Strides towards affordable satellite broadband in SA were made in the first hour of today when the Y1B satellite was successfully launched in Kazakhstan, 18 minutes after midnight.
The Y1B satellite, which Vox Telecom will use for its YahClick “low-cost satellite Internet broadband” service, will cover SA with six Ka band spot beams and, according to Vox, is set to play an important role in providing telecommunications infrastructure for the country's rural and remote areas. This is the first Ka band satellite service for SA.
A project of Abu Dhabi-based Yahsat, which launched its Y1A communications satellite a year ago, YahClick will roll out commercially from July. Vox Telecom says the service will not only bring more capacity to SA, but also distribute capacity to consumers and SMEs in under-serviced areas. “Until now, satellite Internet has been prohibitively expensive in SA. Vox is going to change that with YahClick.”
Satellite stats
At launch, the Y1B weighed more than 6 000kg and will have a spacecraft power of 14kW at the end of its 15-year design lifetime.

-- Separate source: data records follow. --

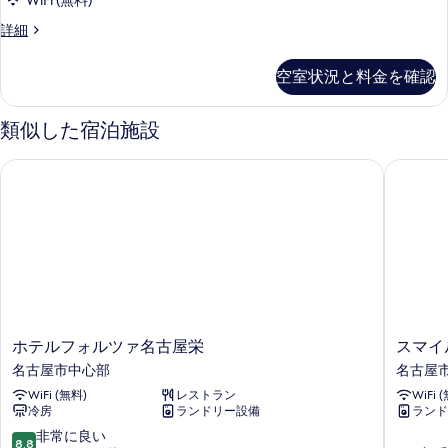
の
WiFi (無料)
リ
す
ム
す
[禁
詳細
の
ア
る
煙]
べ
詳
ツ
ス
細
空室状況と料金を確認
て
ー
イ
ペ
の
ン
リ
類似した宿泊施設
写
ア
ル
ツ
真
ホテルフォルツァ名古屋栄
スマイル
ー
イ
を
ン
ム
表
ル
の
ー
示
ム
す
す
の
べ
詳
る
て
細
の
ホ
ス
ホテルフォルツァ名古屋栄
スマイ
写
テ
マ
名古屋市中心部
名古屋
真
ル
イ
WiFi (無料)
レストラン
WiFi 
フ
ル
を
冷房
ランドリー設備
ランド
ォ
ホ
表
ル
テ
10
非常に良い
8.8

YahClick is based on Ka band (19GHz to 40GHz) technology, part of the K band of the microwave band of the electromagnetic spectrum, and only recently available to the public.
Ka band satellites transmit many highly-focused, overlapping “spot beams”, each covering a relatively small area. The company explains: “What this basically means is that microwave signals are used to carry the Internet over satellite to your home where they are received by a dish receiver (like DSTV) giving you full wireless satellite broadband Internet.”
Based on this technology, YahClick will offer download speeds of up to 5Mbps and upload speeds of up to 3Mbps. Vox Telecom product manager, Jacques Visser, says a mid-range package offering 1Mbps download speed, 256Kbps upload speed and 200MB usage per day will probably cost less than R500 a month.
“We have developed packages to suit a wide range of users, from the home user who just wants to download e-mail and browse the Web, to businesses who may need to transfer hundreds of GBs a day.”